■ PROBLEM DESCRIPTION ■
Show each line of the data below that has the string "SIPO" in it.

[Design files in plain text]
- - - - - - -
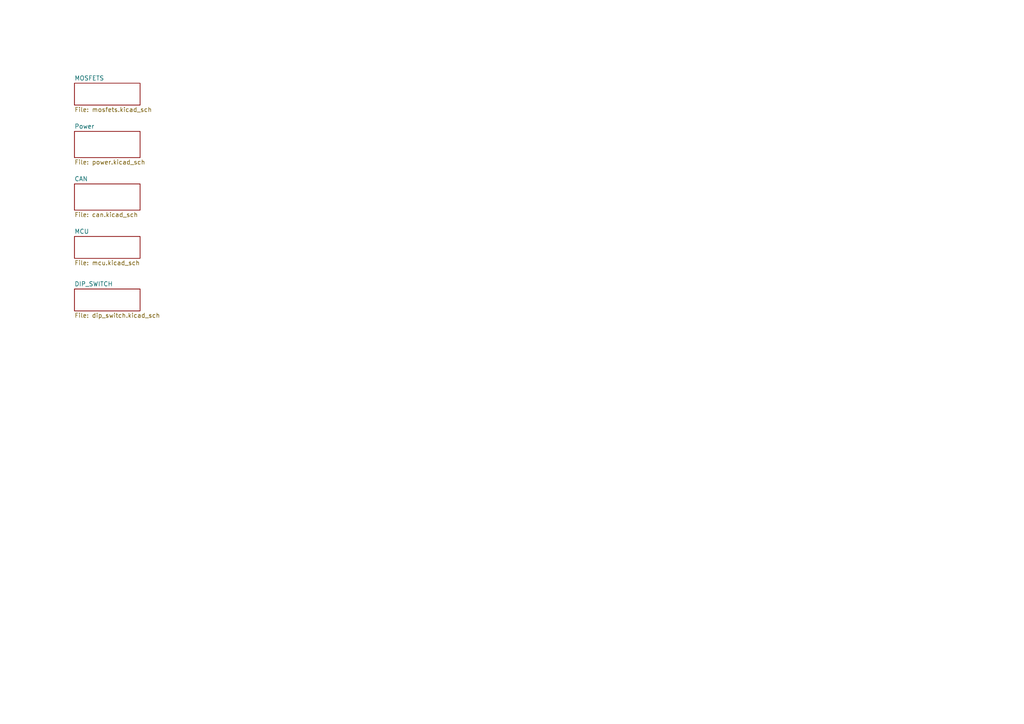
<source format=kicad_sch>
(kicad_sch
	(version 20250114)
	(generator "eeschema")
	(generator_version "9.0")
	(uuid "9406dd09-7ae4-432a-9b34-98425b815f21")
	(paper "A4")
	(lib_symbols)
	(sheet
		(at 21.59 83.82)
		(size 19.05 6.35)
		(exclude_from_sim no)
		(in_bom yes)
		(on_board yes)
		(dnp no)
		(fields_autoplaced yes)
		(stroke
			(width 0.1524)
			(type solid)
		)
		(fill
			(color 0 0 0 0.0000)
		)
		(uuid "0ef3d2c1-5f25-43eb-9b99-590f98c9051f")
		(property "Sheetname" "DIP_SWITCH"
			(at 21.59 83.1084 0)
			(effects
				(font
					(size 1.27 1.27)
				)
				(justify left bottom)
			)
		)
		(property "Sheetfile" "dip_switch.kicad_sch"
			(at 21.59 90.7546 0)
			(effects
				(font
					(size 1.27 1.27)
				)
				(justify left top)
			)
		)
		(instances
			(project "trailer-power-control-system"
				(path "/9406dd09-7ae4-432a-9b34-98425b815f21"
					(page "6")
				)
			)
		)
	)
	(sheet
		(at 21.59 24.13)
		(size 19.05 6.35)
		(exclude_from_sim no)
		(in_bom yes)
		(on_board yes)
		(dnp no)
		(fields_autoplaced yes)
		(stroke
			(width 0.1524)
			(type solid)
		)
		(fill
			(color 0 0 0 0.0000)
		)
		(uuid "235f137b-74ca-4317-80ac-8d1ff62f5cb0")
		(property "Sheetname" "MOSFETS"
			(at 21.59 23.4184 0)
			(effects
				(font
					(size 1.27 1.27)
				)
				(justify left bottom)
			)
		)
		(property "Sheetfile" "mosfets.kicad_sch"
			(at 21.59 31.0646 0)
			(effects
				(font
					(size 1.27 1.27)
				)
				(justify left top)
			)
		)
		(instances
			(project "trailer-power-control-system"
				(path "/9406dd09-7ae4-432a-9b34-98425b815f21"
					(page "5")
				)
			)
		)
	)
	(sheet
		(at 21.59 38.1)
		(size 19.05 7.62)
		(exclude_from_sim no)
		(in_bom yes)
		(on_board yes)
		(dnp no)
		(fields_autoplaced yes)
		(stroke
			(width 0.1524)
			(type solid)
		)
		(fill
			(color 0 0 0 0.0000)
		)
		(uuid "43dc587b-0e9f-4033-b46c-1a97f3087aee")
		(property "Sheetname" "Power"
			(at 21.59 37.3884 0)
			(effects
				(font
					(size 1.27 1.27)
				)
				(justify left bottom)
			)
		)
		(property "Sheetfile" "power.kicad_sch"
			(at 21.59 46.3046 0)
			(effects
				(font
					(size 1.27 1.27)
				)
				(justify left top)
			)
		)
		(instances
			(project "trailer-power-control-system"
				(path "/9406dd09-7ae4-432a-9b34-98425b815f21"
					(page "2")
				)
			)
		)
	)
	(sheet
		(at 21.59 53.34)
		(size 19.05 7.62)
		(exclude_from_sim no)
		(in_bom yes)
		(on_board yes)
		(dnp no)
		(fields_autoplaced yes)
		(stroke
			(width 0.1524)
			(type solid)
		)
		(fill
			(color 0 0 0 0.0000)
		)
		(uuid "742229d2-b52d-4f59-893a-7d0f8dcdfc83")
		(property "Sheetname" "CAN"
			(at 21.59 52.6284 0)
			(effects
				(font
					(size 1.27 1.27)
				)
				(justify left bottom)
			)
		)
		(property "Sheetfile" "can.kicad_sch"
			(at 21.59 61.5446 0)
			(effects
				(font
					(size 1.27 1.27)
				)
				(justify left top)
			)
		)
		(instances
			(project "trailer-power-control-system"
				(path "/9406dd09-7ae4-432a-9b34-98425b815f21"
					(page "3")
				)
			)
		)
	)
	(sheet
		(at 21.59 68.58)
		(size 19.05 6.35)
		(exclude_from_sim no)
		(in_bom yes)
		(on_board yes)
		(dnp no)
		(fields_autoplaced yes)
		(stroke
			(width 0.1524)
			(type solid)
		)
		(fill
			(color 0 0 0 0.0000)
		)
		(uuid "a77fdbb3-2831-42bc-a069-8c09302b568a")
		(property "Sheetname" "MCU"
			(at 21.59 67.8684 0)
			(effects
				(font
					(size 1.27 1.27)
				)
				(justify left bottom)
			)
		)
		(property "Sheetfile" "mcu.kicad_sch"
			(at 21.59 75.5146 0)
			(effects
				(font
					(size 1.27 1.27)
				)
				(justify left top)
			)
		)
		(instances
			(project "trailer-power-control-system"
				(path "/9406dd09-7ae4-432a-9b34-98425b815f21"
					(page "4")
				)
			)
		)
	)
	(sheet_instances
		(path "/"
			(page "1")
		)
	)
	(embedded_fonts no)
)

</source>
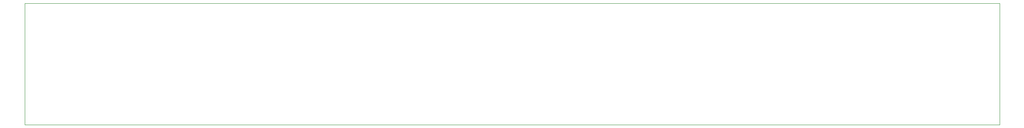
<source format=gbr>
G04 #@! TF.GenerationSoftware,KiCad,Pcbnew,5.1.5-52549c5~84~ubuntu18.04.1*
G04 #@! TF.CreationDate,2020-03-30T00:09:55-04:00*
G04 #@! TF.ProjectId,mikrokosmos_panel,6d696b72-6f6b-46f7-936d-6f735f70616e,rev?*
G04 #@! TF.SameCoordinates,Original*
G04 #@! TF.FileFunction,Profile,NP*
%FSLAX46Y46*%
G04 Gerber Fmt 4.6, Leading zero omitted, Abs format (unit mm)*
G04 Created by KiCad (PCBNEW 5.1.5-52549c5~84~ubuntu18.04.1) date 2020-03-30 00:09:55*
%MOMM*%
%LPD*%
G04 APERTURE LIST*
%ADD10C,0.100000*%
G04 APERTURE END LIST*
D10*
X250000000Y-80000000D02*
X250000000Y-105000000D01*
X50000000Y-80000000D02*
X250000000Y-80000000D01*
X50000000Y-105000000D02*
X50000000Y-80000000D01*
X250000000Y-105000000D02*
X50000000Y-105000000D01*
M02*

</source>
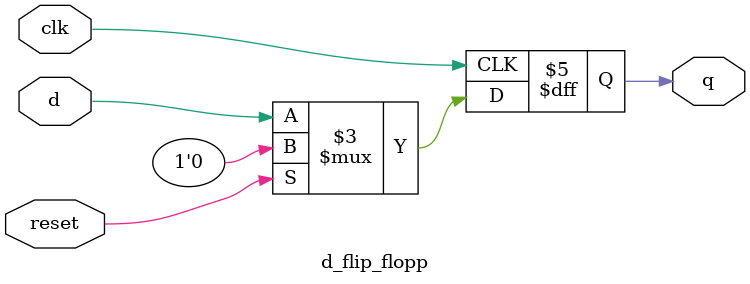
<source format=v>
`timescale 1ns / 1ps


module d_flip_flopp(
input d,clk,reset,
output reg q
    );
always @(posedge clk)
begin
    if(reset)
        q <= 0; 
    else 
        q <= d;
end    
endmodule

</source>
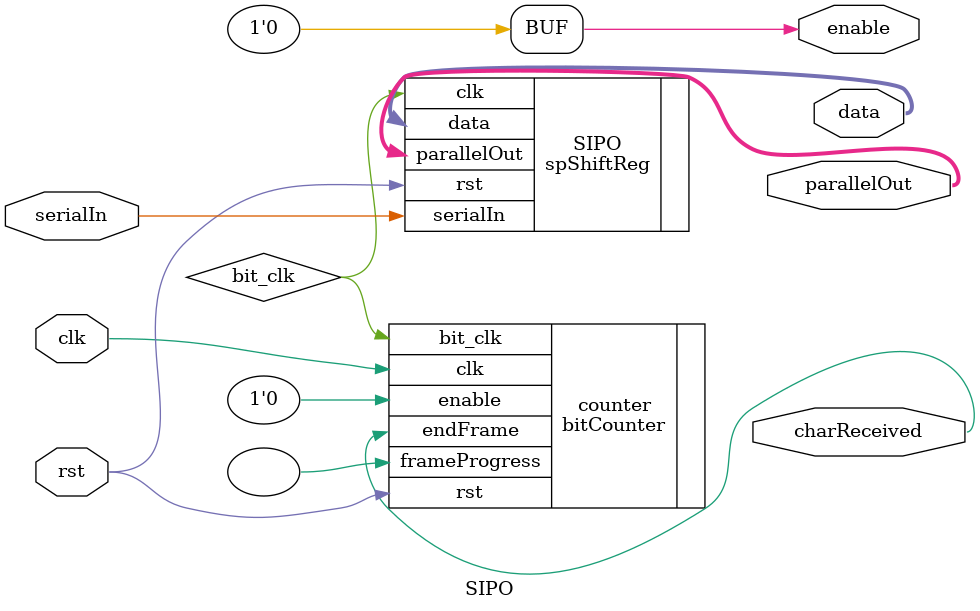
<source format=v>
module SIPO(data, enable, charReceived, parallelOut, serialIn, clk, rst);
	input			clk, rst,		// 16xdata rate clk
					serialIn;
	output 			charReceived;
	output [7:0]	parallelOut;
	output [9:0]	data;

	output reg enable;
	// start bit detection
	always@(*) begin
		case(enable)
			0: begin
				if (serialIn == 0) enable = 1;	// at start bit, turn on bit counting
				else enable = 0;
			end
			1: begin
				if (charReceived) enable = 0;	// at stop bit, turn off bit counting
				else enable = 1;
			end
			default: enable = 0;
		endcase
	end

	wire bit_clk;
	bitCounter #(11) counter (.frameProgress(), .endFrame(charReceived), .bit_clk(bit_clk), .enable(enable), .clk(clk), .rst(rst));
	spShiftReg SIPO (.data(data), .parallelOut(parallelOut), .serialIn(serialIn), .clk(bit_clk), .rst(rst));
endmodule

</source>
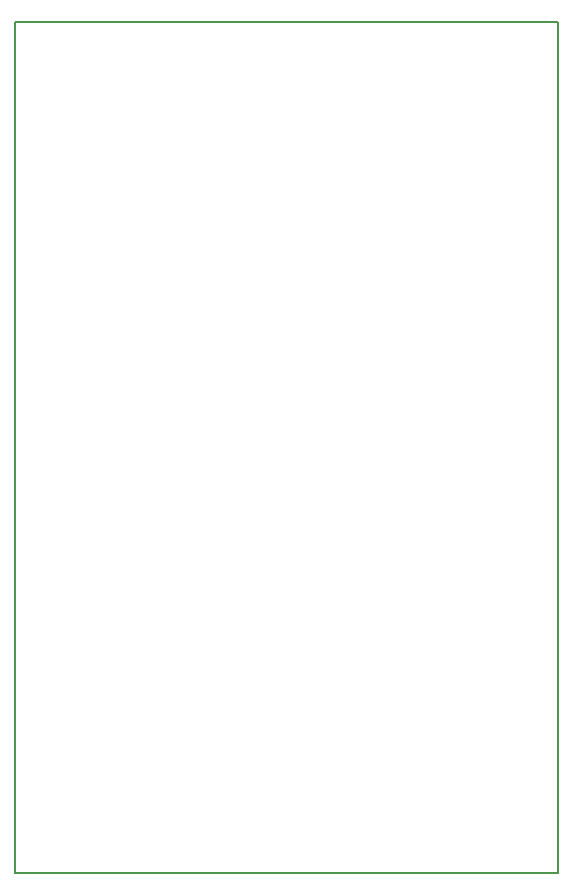
<source format=gm1>
%TF.GenerationSoftware,KiCad,Pcbnew,(6.0.1)*%
%TF.CreationDate,2022-01-21T22:17:13+01:00*%
%TF.ProjectId,bosch-kf163-control,626f7363-682d-46b6-9631-36332d636f6e,1*%
%TF.SameCoordinates,Original*%
%TF.FileFunction,Profile,NP*%
%FSLAX46Y46*%
G04 Gerber Fmt 4.6, Leading zero omitted, Abs format (unit mm)*
G04 Created by KiCad (PCBNEW (6.0.1)) date 2022-01-21 22:17:13*
%MOMM*%
%LPD*%
G01*
G04 APERTURE LIST*
%TA.AperFunction,Profile*%
%ADD10C,0.150000*%
%TD*%
G04 APERTURE END LIST*
D10*
X135000000Y-135000000D02*
X135000000Y-136000000D01*
X92000000Y-64000000D02*
X134000000Y-64000000D01*
X135000000Y-104000000D02*
X135000000Y-125000000D01*
X135000000Y-136000000D02*
X92000000Y-136000000D01*
X135000000Y-125000000D02*
X135000000Y-135000000D01*
X135000000Y-64000000D02*
X135000000Y-104000000D01*
X92000000Y-64000000D02*
X89000000Y-64000000D01*
X134000000Y-64000000D02*
X135000000Y-64000000D01*
X89000000Y-64000000D02*
X89000000Y-136000000D01*
X89000000Y-136000000D02*
X92000000Y-136000000D01*
M02*

</source>
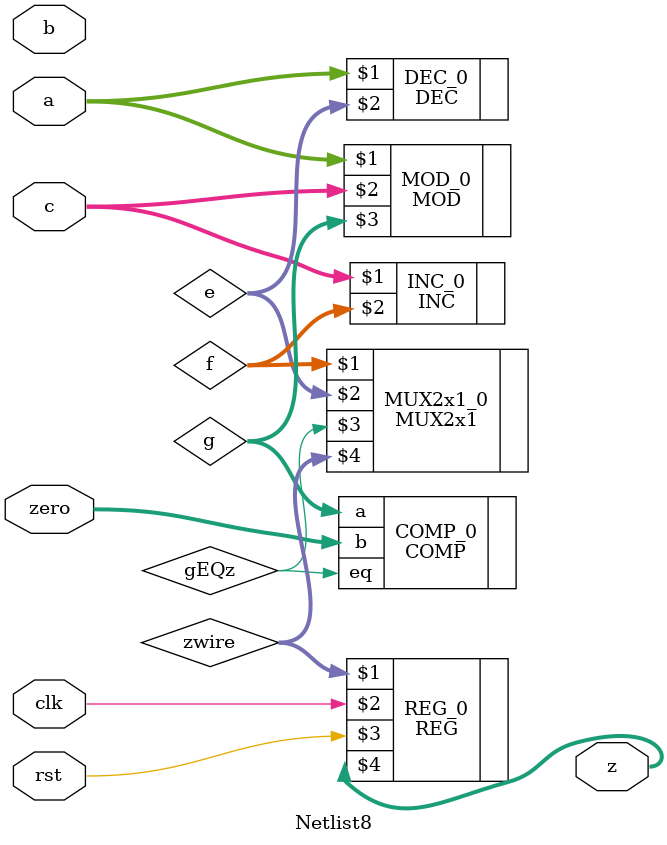
<source format=v>
`timescale 1ns / 1ps


module Netlist8(a, b, c, zero, clk, rst, z);

    input [63:0] a, b, c, zero;
    input clk, rst;
    
    output [63:0] z;
    
    wire [63:0] e, f, g, zwire;
    wire  gEQz;
    
    DEC     #(.DATAWIDTH(64))   DEC_0(a, e);
    INC     #(.DATAWIDTH(64))   INC_0(c, f);
    MOD     #(.DATAWIDTH(64))   MOD_0(a, c, g);
    COMP    #(.DATAWIDTH(64))   COMP_0(.a(g), .b(zero), .eq(gEQz));
    MUX2x1  #(.DATAWIDTH(64))   MUX2x1_0(f, e, gEQz, zwire);
    REG     #(.DATAWIDTH(64))   REG_0(zwire, clk, rst, z);


endmodule

</source>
- - - - - - -
■ RESULT FOR THIS TASK ■
module SIPO(data, enable, charReceived, parallelOut, serialIn, clk, rst);
	spShiftReg SIPO (.data(data), .parallelOut(parallelOut), .serialIn(serialIn), .clk(bit_clk), .rst(rst));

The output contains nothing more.